With every day, it gets easier. Okay, so I didn't go to the bathroom by myself for YEARS, I still got a shower each day. And I proudly never wore sweatpants....EVER.
And while that is a small goal, it is very important to be dressed and ready to go when he starts school. I've learned from experience to ALWAYS be ready to meet a teacher or the principal. You never know what happened that day at school, and you need to be ready to walk into that school at any time. It drove all the other moms nuts that I looked nice and had make-up on every single day. But I was always ready for whatever came up!
It goes fast, believe me. I'm missing those days you are talking about.
Oh, yes, the shower. For so long Gage ended up with bed with me in the mornings that it took quite a while to get to the point of taking a shower in the morning (and not just when Jason came home). I like the advice of having one goal a day. I have found that I must spend more time preparing for the next day now, so I'm not scrambling around. I'd rather stay up 1/2 later at night than start the next day under the gun (by gun I mean crabby baby & mom).

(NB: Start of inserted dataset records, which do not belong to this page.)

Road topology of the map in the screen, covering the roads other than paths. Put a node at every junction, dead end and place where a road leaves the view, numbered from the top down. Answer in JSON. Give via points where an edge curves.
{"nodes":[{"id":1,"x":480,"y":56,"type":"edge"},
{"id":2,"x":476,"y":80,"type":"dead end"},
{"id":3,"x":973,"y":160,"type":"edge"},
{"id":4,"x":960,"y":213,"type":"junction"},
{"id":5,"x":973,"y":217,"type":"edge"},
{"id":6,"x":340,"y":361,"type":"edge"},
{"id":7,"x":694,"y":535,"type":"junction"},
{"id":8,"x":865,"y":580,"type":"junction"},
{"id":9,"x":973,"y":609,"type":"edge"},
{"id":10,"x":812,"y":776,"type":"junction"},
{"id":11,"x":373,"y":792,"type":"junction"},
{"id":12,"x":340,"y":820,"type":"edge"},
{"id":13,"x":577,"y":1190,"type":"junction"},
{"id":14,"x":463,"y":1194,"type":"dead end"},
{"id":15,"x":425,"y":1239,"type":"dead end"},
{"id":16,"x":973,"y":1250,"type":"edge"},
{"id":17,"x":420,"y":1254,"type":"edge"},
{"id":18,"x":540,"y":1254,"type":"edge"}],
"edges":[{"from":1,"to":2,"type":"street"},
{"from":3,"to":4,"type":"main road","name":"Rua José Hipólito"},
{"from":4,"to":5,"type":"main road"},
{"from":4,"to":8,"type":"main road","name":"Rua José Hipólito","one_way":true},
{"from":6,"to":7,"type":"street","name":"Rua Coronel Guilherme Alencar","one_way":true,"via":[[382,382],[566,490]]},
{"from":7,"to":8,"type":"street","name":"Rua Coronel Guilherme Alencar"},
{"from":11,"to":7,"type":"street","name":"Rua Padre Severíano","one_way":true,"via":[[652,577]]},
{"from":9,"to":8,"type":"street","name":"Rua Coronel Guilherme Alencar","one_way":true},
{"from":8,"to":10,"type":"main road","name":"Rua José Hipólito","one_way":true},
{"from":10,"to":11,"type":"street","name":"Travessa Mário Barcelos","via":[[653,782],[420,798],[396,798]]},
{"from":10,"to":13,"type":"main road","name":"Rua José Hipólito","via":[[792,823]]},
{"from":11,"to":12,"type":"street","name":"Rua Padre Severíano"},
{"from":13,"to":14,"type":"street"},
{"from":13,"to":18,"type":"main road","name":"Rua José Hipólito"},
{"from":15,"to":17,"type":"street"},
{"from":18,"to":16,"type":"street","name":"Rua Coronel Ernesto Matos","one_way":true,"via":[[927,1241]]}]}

And, the hair will come back, but maybe not quite as thick as before :)
I will end with gushing about that mighty cute baby you've got there. I love the belly rolls and the eyes are as adorable as ever. I love the stage Gage is in right now. For me from about 13 months and up has been so much fun. So, enjoy the time, but know the fun will will only get 'funner' :)

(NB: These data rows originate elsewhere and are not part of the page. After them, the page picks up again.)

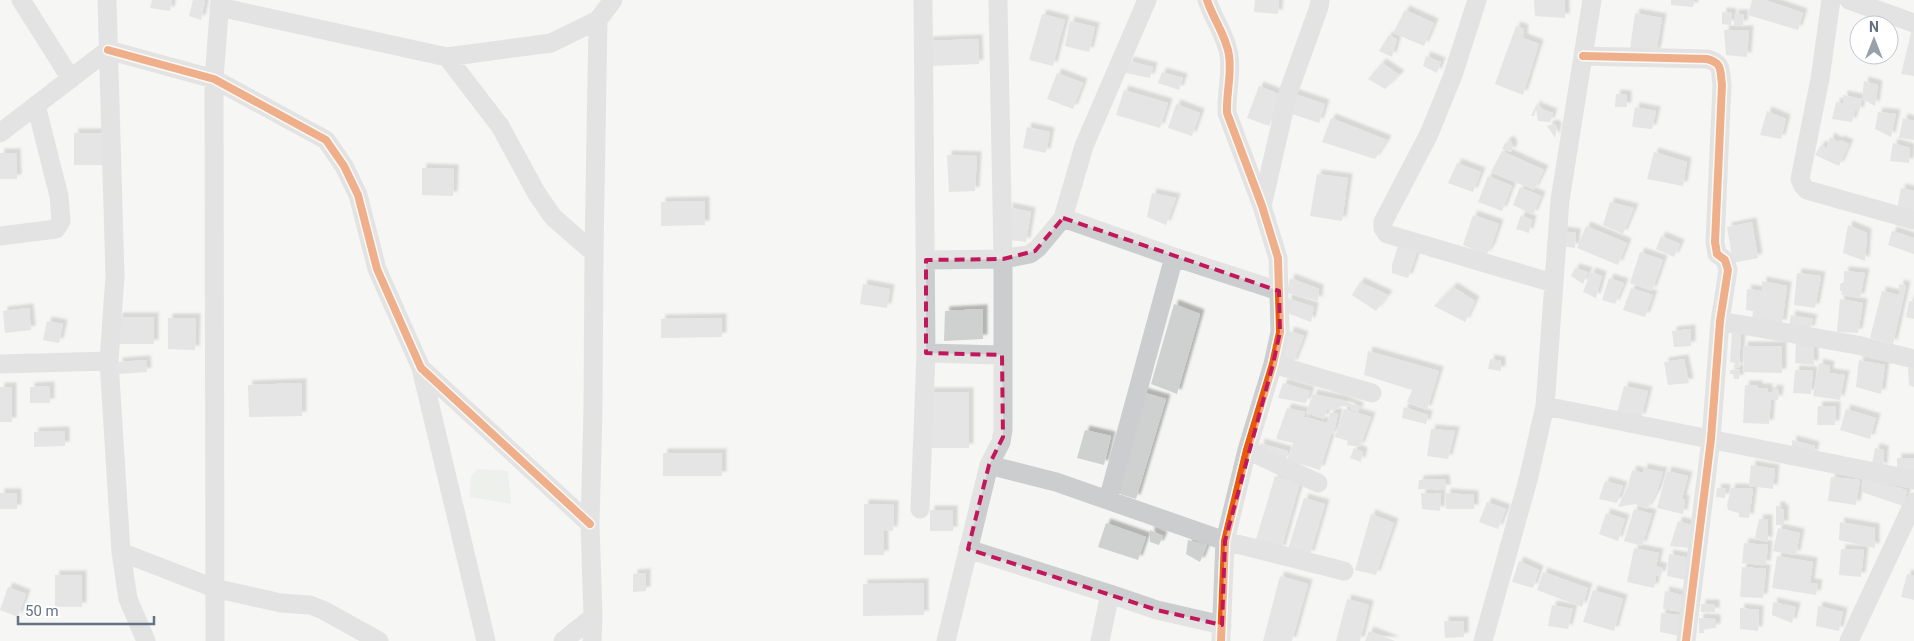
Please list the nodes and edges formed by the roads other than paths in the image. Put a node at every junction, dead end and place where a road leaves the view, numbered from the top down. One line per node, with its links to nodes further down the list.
1 (21, 0): 19 (street)
2 (107, 0): 16 (street)
3 (613, 0): 14 (street)
4 (923, 0): 30 (street)
5 (998, 0): 29 (street)
6 (1147, 0): 24 (street)
7 (1320, 0): 23 (street)
8 (1477, 0): 31 (street)
9 (1592, 0): 17 (street)
10 (1831, 0): 25 (street)
11 (1849, 0): 15 (street)
12 (1208, 2): 23 (street)
13 (219, 3): 18 (street); 20 (street)
14 (598, 20): 18 (street); 27 (street)
15 (1914, 23)
16 (108, 50): 19 (street); 20 (street); 37 (street)
17 (1583, 56): 31 (street); 33 (street)
18 (447, 57): 27 (street)
19 (71, 79): 21 (street)
20 (214, 79): 40 (street); 56 (street)
21 (36, 105): 22 (street); 26 (street)
22 (0, 133)
23 (1262, 206): 32 (street)
24 (1063, 218): 28 (street); 29 (street)
25 (1914, 220)
26 (0, 236)
27 (594, 253): 51 (street)
28 (1174, 257): 32 (street); 48 (street)
29 (1004, 259): 30 (street); 35 (street)
30 (926, 260): 34 (street)
31 (1553, 283): 42 (street)
32 (1279, 290): 39 (street)
33 (1720, 321): 36 (street); 43 (street)
34 (926, 353): 35 (street); 50 (street)
35 (1002, 355): 45 (street)
36 (1914, 359)
37 (109, 361): 38 (street); 54 (street)
38 (0, 364)
39 (1273, 364): 41 (street); 44 (street)
40 (421, 368): 51 (street); 63 (street)
41 (1372, 393)
42 (1545, 406): 43 (street); 68 (street)
43 (1711, 439): 46 (street); 69 (street)
44 (1247, 450): 47 (street); 52 (street)
45 (989, 465): 48 (street); 53 (street)
46 (1914, 480)
47 (1318, 483)
48 (1108, 500): 52 (street)
49 (1914, 502): 70 (street)
50 (920, 510)
51 (590, 524): 58 (street)
52 (1225, 541): 55 (street); 59 (street)
53 (968, 549): 57 (street); 66 (street)
54 (121, 552): 56 (street); 60 (street)
55 (1344, 571)
56 (214, 588): 61 (street); 62 (street)
57 (1110, 594): 59 (street); 67 (street)
58 (593, 617): 64 (street); 65 (street)
59 (1222, 633)
60 (146, 641)
61 (215, 641)
62 (380, 641)
63 (486, 641)
64 (563, 641)
65 (592, 641)
66 (946, 641)
67 (1100, 641)
68 (1483, 641)
69 (1686, 641)
70 (1849, 641)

You've learned the Great Mama Secret: a baby can cry for a few minutes so you can go to the bathroom, shower or eat.
Also remember that a calm, relaxed and happy you can make a world of difference in Sammy's attitude. The happier and more relaxed you are, the happier and more relaxed he'll be.
Great goal to set for yourself!ro
What a great suggestion to set only one goal a day for yourself and what a fabulous idea to choose that goal to be a shower every morning. I wish I would have thought of that!
I'll bet 10 years ago you wouldn't have believed someone if they told you about how amazing it was to simply take a shower. It is so great how one new little life can change how you define pleasure. I'm so glad you are in touch with all these new things you're learning as a new mom. These are the things that add to your unique wisdom.
you are so smart :)
Good parenting! Take those moments for yourself - and stick with that theory for the next 20 years or more. As long as they're not doing anything immoral, illegal or dangerous, they can handle themselves for a little bit while you take a minute! Just as important when they're teens.
Sounds like you have figured "it" out Molly. I only wish I had been as smart. I can still remember waiting for my son to go to sleep so I could take a quick shower and then worrying the whole time I was in there that he would wake up. BTW, Sammy has to be one of the cutest babies I've ever seen and I really mean that!!